My wife Liz and I have been running the OpenBenches project for about 8 years - it's a crowd-sourced repository of memorial benches. People take a geotagged photo of a bench's plaque, upload it to our site, and we share it with the world. Might sound a bit niche, but we have around thirty-nine thousand benches catalogued from all over the world.

From the start, we had a comment form under each bench. Of course, we pre-moderate any comments. That helps with our Online Safety Act obligations and prevents spam from being published. We don't collect any personal data, to reduce our GDPR exposure. Our comments are self-hosted using the excellent Commentics - which means we don't send people's data off to a 3rd party.

We thought that this would be used to tell us that an inscription was wrong, or if a bench had moved, or something like that.

We were completely wrong!

People use OpenBenches comments for all sorts of things. Of course, there are a few which provide details about the bench itself:

This bench was removed after the river flooded and majorly eroded the bank earlier this year (spring 2025), and now two new benches are in approximately the same place but a little further back from the river.

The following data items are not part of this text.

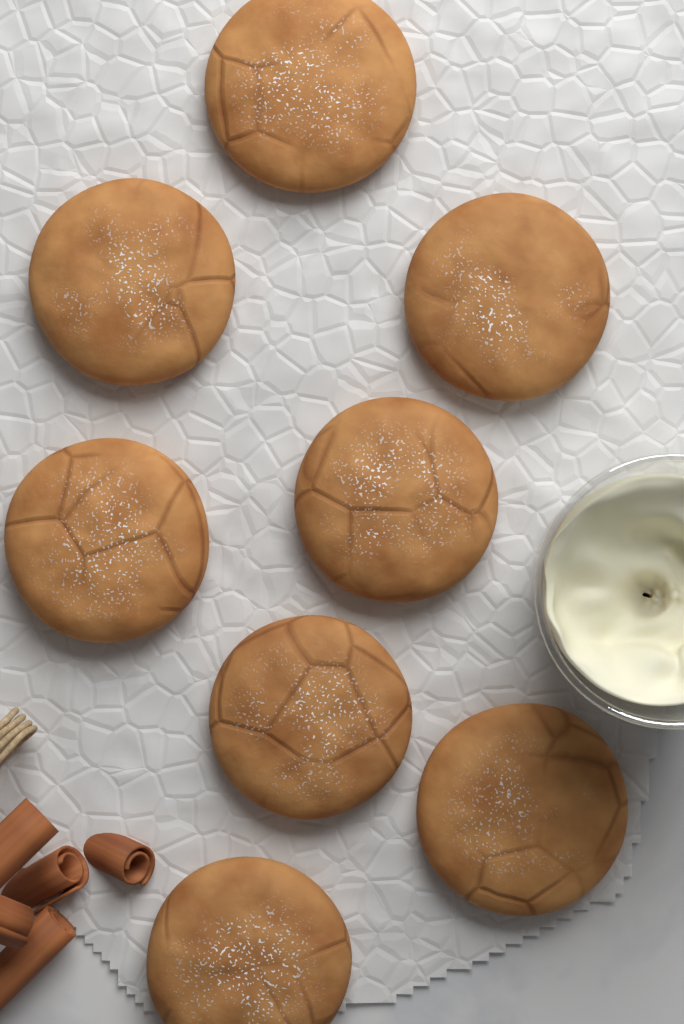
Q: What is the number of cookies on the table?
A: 8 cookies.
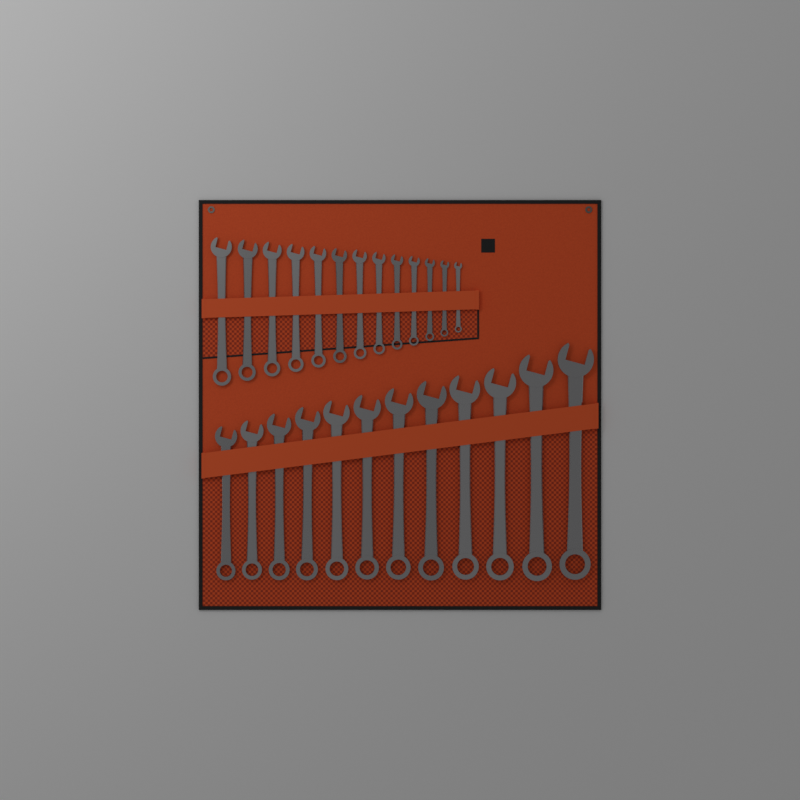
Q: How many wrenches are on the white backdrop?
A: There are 25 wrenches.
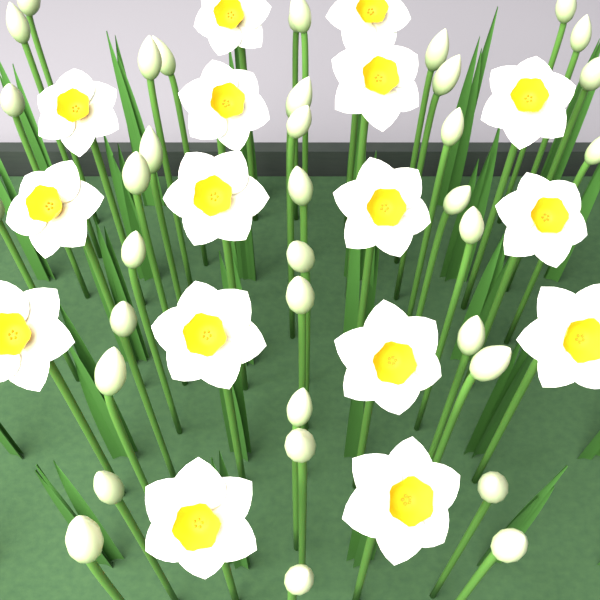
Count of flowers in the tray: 16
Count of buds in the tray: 36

Other provide a little context about the person: 
She competed under her birth name, Zsuzsa Nádor:
https://en.wikipedia.org/wiki/Zsuzsa_Nádor
There's a Wikipedia article about Roman, too:
https://en.wikipedia.org/wiki/Roman_Halter

But those sorts of comments are hardly the majority. The comments break down (roughly) into these categories:

I want to know more about this person

I am the grandson of Janet Constance Hardie, who had a sister Ethel Hardie. Ethel Hardie married Harry Macinnes and then died in 1961. Ethel and Harry had a daughter named Ethel Elvery Macinnes. Is the Ethel Hardie, who is remembered on this bench related to the above Hardies of my family ? Best Regards, Neil Rowlandson

I sat on this bench, searched for the inscription and found this site. I want to share my feelings

Sounds like she was an inspirational woman. Clearly gone to soon. Sat on her bench today whilst visiting from Devon.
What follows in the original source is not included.